Jezus is onze broer.

Mattheüs 25:40
En de Koning zal hun antwoorden en zeggen: Voorwaar, Ik zeg u, in zoverre gij dit aan een van deze mijn minste broeders hebt gedaan, hebt gij het Mij gedaan.
Johannes 20:17
Jezus zeide tot haar: Houd Mij niet vast, want Ik ben nog niet opgevaren naar de Vader; maar ga naar mijn broeders en zeg hun: Ik vaar op naar mijn Vader en uw Vader, naar mijn God en uw God.
Hebreeën 2:11
Want Hij, die heiligt, en zij, die geheiligd worden, zijn allen uit één; daarom schaamt Hij Zich niet hen broeders te noemen,
Psalmen 22:23
Ik zal uw naam aan mijn broeders verkondigen, in het midden der gemeente zal ik U lofzingen.
Hebreeën 2:12
en Hij zegt: Uw naam zal ik aan mijn broeders verkondigen, in het midden der gemeente zal ik U lofzingen;

En wel onze grote broer, de eerstgeborene (in vervulling van de belofte in Psalmen 89:28). Een grote broer is patroon voor zijn kleine broers.

Romeinen 8:29
Want die Hij tevoren gekend heeft, heeft Hij ook tevoren bestemd tot gelijkvormigheid aan het beeld zijns Zoons, opdat Hij de eerstgeborene zou zijn onder vele broederen;
Kolossenzen 1:15
Hij is het beeld van de onzichtbare God, de eerstgeborene der ganse schepping,
Kolossenzen 1:18z
Hij is het begin, de eerstgeborene uit de doden, zodat Hij onder alles de eerste geworden is.
Hebreeën 1:6
En wanneer Hij wederom de eerstgeborene in de wereld brengt, spreekt Hij: En Hem moeten alle engelen Gods huldigen.
Openbaring 1:5a
en van Jezus Christus, de getrouwe getuige, de eerstgeborene der doden en de overste van de koningen der aarde.

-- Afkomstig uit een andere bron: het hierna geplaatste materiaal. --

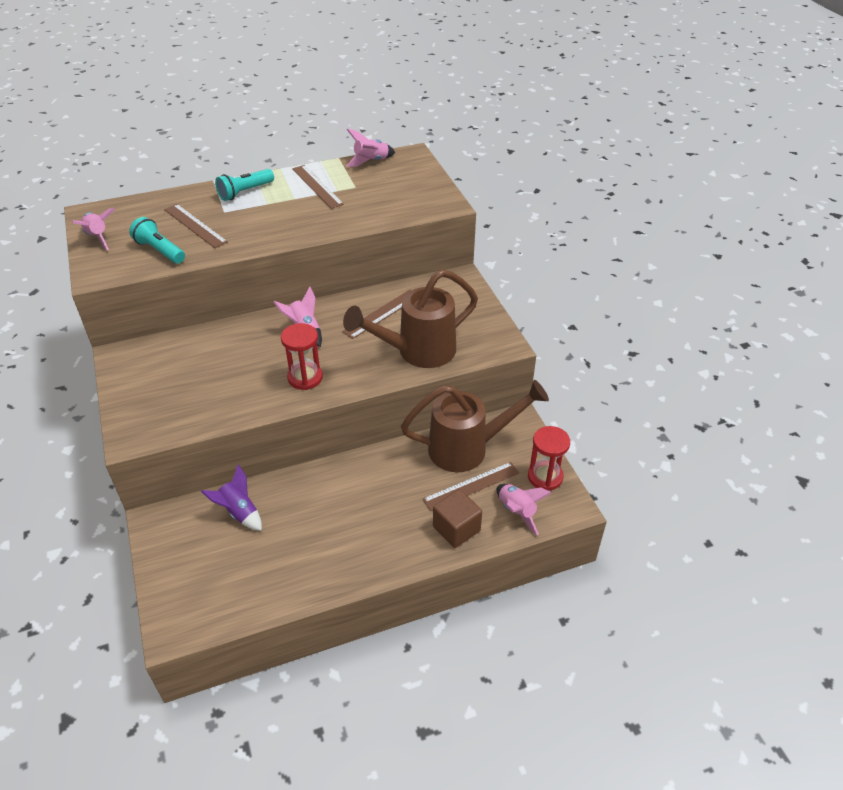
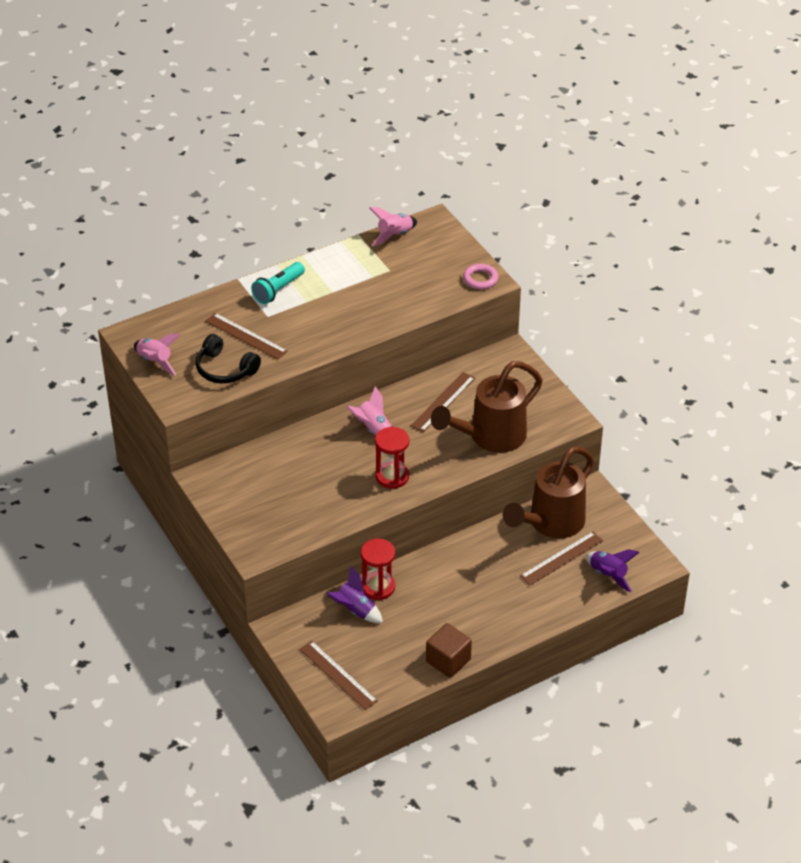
camera: 10 degrees left, 0 degrees up
(160, 251) = (225, 369): turquoise flashlight -> black headphones
(317, 186) = (350, 274): brown ruler -> brown ruler (338, 675)
(438, 202) = (480, 279): none -> pink ring
(456, 529) = (557, 597): brown cube -> brown cube (448, 660)
(468, 448) = (550, 524): brown watering can -> brown watering can turned 150 degrees clockwise
(517, 511) = (608, 575): pink rocket -> purple rocket
(545, 477) = (627, 541): red hourglass -> red hourglass (378, 587)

Als eerstgeborene, grote broer, zijn Zijn jongere broers ook zijn kinderen.

2 Samuël 22:3a
mijn God, de Rots, bij wie ik schuil,
(Letterlijk: „tot Wie ik vlucht” — dit is een gewone uitdrukking voor „in Wie ik mijn vertrouwen stel”.)
Jesaja 8:17-18
En ik zal wachten op de Here, die zijn aangezicht verbergt voor het huis van Jakob, ja, op Hem zal ik hopen. Zie, ik en de kinderen die mij de Here gegeven heeft, zijn tot tekenen en tot zinnebeelden onder Israël vanwege de Here der heerscharen, die op de berg Sion woont.
Hebreeën 2:13
en wederom: Ik zal op Hem vertrouwen, en wederom: Ziehier ik en de kinderen, die God mij gegeven heeft.

En Hij is verantwoordelijk voor ons: wij werken en Hij zorgt.

Johannes 17:6
Ik heb uw naam geopenbaard aan de mensen, die Gij Mij uit de wereld gegeven hebt. Zij behoorden U toe en Gij hebt hen Mij gegeven en zij hebben uw woord bewaard.